At Thursday's hearing, Judge Kaplan was skeptical of this explanation, noting that Mr. Bankman-Fried lived in “California, which is in the United States,” and was able to watch the Super Bowl on television.

But Judge Kaplan reserved his most pointed questions of the afternoon for the government. He interrupted a prosecutor, Nicolás Roos, as he presented ideas that would broadly limit and control Bankman-Fried's access to the Internet and communications technology.

“There is a solution,” said the judge. "But it's not one that anyone has proposed yet."

Mr. Roos gave a hesitant response before Judge Kaplan went on to say that, by the government's own account, Mr. Bankman-Fried had done things that suggested he "committed or attempted to commit a federal crime while at large." .
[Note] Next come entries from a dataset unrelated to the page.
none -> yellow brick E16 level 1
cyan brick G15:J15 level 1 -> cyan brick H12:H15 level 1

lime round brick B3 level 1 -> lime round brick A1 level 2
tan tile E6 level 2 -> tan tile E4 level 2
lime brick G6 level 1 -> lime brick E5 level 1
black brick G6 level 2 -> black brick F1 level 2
Judge Kaplan said that even if he agreed to the government's suggestion to monitor Mr. Bankman-Fried's cell phone and computer, that would not prevent him from using other unmonitored computers and phones in his parents' home.
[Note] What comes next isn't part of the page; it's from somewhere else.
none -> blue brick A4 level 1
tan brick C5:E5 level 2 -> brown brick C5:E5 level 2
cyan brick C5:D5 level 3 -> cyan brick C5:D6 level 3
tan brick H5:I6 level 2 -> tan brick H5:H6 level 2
Judge Kaplan noted that the hearing was not called to consider revoking the bond, "but it could possibly get there."

A Bankman-Fried attorney, Mark S. Cohen, called the government's proposal "draconian" and said it would prevent his client from investigating or seeing evidence. He also denied that Mr. Bankman-Fried had committed any wrongdoing or attempted to tamper with witnesses.

He also said that his client would argue that using a VPN did not violate the terms of his release, because it was not an encrypted messaging service.

Mr. Bankman-Fried's initial bail package required him to post a $250 million bond. But he didn't actually have to pay any money: The bail was secured by his parents' $4 million home, as well as a much smaller amount of collateral provided by two of his parents' colleagues: Larry Kramer, a former law school dean from Stanford. and Andreas Paepcke, a Stanford research scientist.

The identities of Kramer and Paepcke were kept secret until Wednesday, when Judge Kaplan released their names at the request of a dozen news organizations, including The New York Times.

In theory, Mr. Kramer's parents, Mr. Paepcke and Mr. Bankman-Fried would be responsible for the funds they pledged if Mr. Bankman-Fried left.

At the close of the hearing on Thursday, Judge Kaplan asked both sides to come up with ideas for more restrictive conditions. He also suggested that he could bring in a technology consultant as a kind of paralegal, at the defense's expense.

Cohen said defense attorneys supported further restrictions.

“We understand from your comments today that there is no margin for error,” he said. More violations, she said, and "we'll be in a very different proceeding."

matthew goldstein contributed reporting.